Walking outside right now to snap some for you


----------



## Trippen (Feb 21, 2006)

These are the connectors I was talking about. Look in the blue box on the pictures.


----------



## chris859 (Oct 20, 2005)

Not to hijack a post, but on a side note - A quick, cheap, and easy fix for the lost clips on the connectors... You can use 19 gauge mechanics wire found at a parts store to make replacement "clips". I had to do it on nearly every connection on the swap in my 240 - it had no clips at all when I got it.


----------



## surfer240sx (Dec 15, 2005)

Trippen said:


> These are the connectors I was talking about. Look in the blue box on the pictures.


 i like the intake duct tape fix i did the same thing lol


----------



## Trippen (Feb 21, 2006)

chris859 said:


> Not to hijack a post, but on a side note - A quick, cheap, and easy fix for the lost clips on the connectors... You can use 19 gauge mechanics wire found at a parts store to make replacement "clips". I had to do it on nearly every connection on the swap in my 240 - it had no clips at all when I got it.



Chris...Thanks a ton...Been looking for clips for ever this will work....


Surfer....the tape is only till the Intercooler piping gets installed with the TURBO.......WOOOOHOOOOOO


----------



## SHpaintball (Jan 30, 2006)

i seem to has a very similar problem as SER240Z your right about the wires...i fixed that and have gotten some of my power back ....however anytime my foot is to the floor the car doest really pick up it kinda shakes and struggles...but could that be bad injectors...or a clutch problem?


----------



## Trippen (Feb 21, 2006)

SHpaintball said:


> i seem to has a very similar problem as SER240Z your right about the wires...i fixed that and have gotten some of my power back ....however anytime my foot is to the floor the car doest really pick up it kinda shakes and struggles...but could that be bad injectors...or a clutch problem?

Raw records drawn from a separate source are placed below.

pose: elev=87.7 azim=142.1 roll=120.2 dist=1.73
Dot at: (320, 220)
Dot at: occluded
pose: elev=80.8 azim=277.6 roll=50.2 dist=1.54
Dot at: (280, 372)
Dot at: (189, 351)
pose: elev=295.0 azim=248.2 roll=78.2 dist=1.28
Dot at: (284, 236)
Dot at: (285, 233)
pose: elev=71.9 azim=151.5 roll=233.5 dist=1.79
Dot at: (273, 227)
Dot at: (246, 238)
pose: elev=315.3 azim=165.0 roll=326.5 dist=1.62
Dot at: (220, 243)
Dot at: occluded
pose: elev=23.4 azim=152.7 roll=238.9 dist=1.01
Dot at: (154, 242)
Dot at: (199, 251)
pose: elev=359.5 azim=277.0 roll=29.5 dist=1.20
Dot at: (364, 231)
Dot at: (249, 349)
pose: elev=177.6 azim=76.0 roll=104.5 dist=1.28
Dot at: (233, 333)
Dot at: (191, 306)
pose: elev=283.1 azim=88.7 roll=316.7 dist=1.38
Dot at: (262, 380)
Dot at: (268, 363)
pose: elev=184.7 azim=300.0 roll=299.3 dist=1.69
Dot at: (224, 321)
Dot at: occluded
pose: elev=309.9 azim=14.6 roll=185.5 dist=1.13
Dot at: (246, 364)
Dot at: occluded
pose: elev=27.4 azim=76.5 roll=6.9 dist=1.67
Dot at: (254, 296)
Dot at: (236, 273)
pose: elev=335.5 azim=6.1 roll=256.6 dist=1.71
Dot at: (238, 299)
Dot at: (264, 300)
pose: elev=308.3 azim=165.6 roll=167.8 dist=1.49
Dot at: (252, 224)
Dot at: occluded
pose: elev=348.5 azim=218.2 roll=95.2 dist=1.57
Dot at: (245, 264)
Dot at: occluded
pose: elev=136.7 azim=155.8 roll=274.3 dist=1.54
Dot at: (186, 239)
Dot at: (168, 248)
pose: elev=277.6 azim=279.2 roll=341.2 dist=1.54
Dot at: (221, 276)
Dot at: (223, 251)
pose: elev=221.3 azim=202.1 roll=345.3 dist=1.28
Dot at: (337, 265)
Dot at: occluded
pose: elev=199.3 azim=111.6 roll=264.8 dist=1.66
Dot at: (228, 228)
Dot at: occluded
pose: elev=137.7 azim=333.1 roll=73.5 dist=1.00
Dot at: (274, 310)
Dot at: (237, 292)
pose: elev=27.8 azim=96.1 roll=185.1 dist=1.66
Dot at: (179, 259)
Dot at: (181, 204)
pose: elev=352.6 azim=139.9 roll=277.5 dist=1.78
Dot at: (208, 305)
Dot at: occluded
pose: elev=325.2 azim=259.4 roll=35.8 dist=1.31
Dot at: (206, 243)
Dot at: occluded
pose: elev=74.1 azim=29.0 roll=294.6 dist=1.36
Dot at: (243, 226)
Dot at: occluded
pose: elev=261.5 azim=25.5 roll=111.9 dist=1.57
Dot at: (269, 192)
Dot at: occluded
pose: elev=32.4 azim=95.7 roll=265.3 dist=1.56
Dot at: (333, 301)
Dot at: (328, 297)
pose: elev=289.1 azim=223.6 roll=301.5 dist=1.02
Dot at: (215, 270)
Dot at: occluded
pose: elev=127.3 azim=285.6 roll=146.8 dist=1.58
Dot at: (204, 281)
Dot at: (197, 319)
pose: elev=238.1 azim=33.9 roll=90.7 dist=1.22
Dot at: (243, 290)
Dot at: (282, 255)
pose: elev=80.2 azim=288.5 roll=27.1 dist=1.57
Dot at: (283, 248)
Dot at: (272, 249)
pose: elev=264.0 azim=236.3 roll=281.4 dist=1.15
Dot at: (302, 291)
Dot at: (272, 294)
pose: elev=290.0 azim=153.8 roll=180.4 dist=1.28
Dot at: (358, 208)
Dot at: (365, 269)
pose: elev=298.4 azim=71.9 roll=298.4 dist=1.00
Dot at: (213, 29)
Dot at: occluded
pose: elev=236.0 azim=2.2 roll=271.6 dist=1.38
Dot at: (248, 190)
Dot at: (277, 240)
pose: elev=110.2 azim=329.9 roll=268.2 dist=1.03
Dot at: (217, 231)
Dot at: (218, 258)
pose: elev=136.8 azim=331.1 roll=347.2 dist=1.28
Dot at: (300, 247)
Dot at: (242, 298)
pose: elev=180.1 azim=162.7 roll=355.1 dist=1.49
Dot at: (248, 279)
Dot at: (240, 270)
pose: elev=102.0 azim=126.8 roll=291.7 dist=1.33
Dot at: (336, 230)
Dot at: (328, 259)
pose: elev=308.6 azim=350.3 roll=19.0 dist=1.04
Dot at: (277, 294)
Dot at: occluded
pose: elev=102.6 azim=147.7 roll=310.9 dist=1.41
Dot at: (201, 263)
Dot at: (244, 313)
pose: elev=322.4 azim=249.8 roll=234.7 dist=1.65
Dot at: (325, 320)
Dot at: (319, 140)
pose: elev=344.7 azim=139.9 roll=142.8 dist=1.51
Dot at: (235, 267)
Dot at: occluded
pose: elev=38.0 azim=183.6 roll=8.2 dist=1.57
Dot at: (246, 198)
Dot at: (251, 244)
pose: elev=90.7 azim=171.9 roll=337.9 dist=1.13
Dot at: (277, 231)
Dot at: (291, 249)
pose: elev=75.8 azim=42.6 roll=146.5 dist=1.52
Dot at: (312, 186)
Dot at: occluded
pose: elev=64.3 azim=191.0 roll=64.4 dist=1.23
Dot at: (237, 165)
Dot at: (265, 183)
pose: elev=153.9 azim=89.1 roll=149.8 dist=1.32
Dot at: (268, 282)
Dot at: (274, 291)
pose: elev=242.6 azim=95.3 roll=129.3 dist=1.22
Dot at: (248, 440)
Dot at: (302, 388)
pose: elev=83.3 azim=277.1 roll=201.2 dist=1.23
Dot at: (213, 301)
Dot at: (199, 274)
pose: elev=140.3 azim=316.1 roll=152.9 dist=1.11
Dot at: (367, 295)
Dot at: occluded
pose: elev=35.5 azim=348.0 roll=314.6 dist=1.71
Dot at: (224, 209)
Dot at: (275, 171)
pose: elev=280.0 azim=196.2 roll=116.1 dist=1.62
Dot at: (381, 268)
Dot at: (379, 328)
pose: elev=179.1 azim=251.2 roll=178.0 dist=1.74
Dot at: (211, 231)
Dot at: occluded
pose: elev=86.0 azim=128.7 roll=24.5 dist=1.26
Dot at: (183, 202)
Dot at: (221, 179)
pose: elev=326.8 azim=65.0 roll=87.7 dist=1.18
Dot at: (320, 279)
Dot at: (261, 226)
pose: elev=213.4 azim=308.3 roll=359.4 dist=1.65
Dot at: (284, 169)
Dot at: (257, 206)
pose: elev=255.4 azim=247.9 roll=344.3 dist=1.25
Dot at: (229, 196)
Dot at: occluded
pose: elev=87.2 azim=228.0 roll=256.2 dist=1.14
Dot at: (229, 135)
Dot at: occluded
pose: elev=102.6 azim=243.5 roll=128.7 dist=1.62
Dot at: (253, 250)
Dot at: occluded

Check your base timing see if it is right...I know mine went wacky after i fixed the connectors.


----------



## SHpaintball (Jan 30, 2006)

what do you mean base timing...? and how do i check it?


----------



## Trippen (Feb 21, 2006)

SHpaintball said:


> what do you mean base timing...? and how do i check it?


Just your timing. at what ever it stated under the hood. cant remember. 10deg BTDC???? or the 2nd to last notch on the right if looking down..This is how I remember it.


----------



## SHpaintball (Jan 30, 2006)

i c thats simple engouh...ill check it in the morning


----------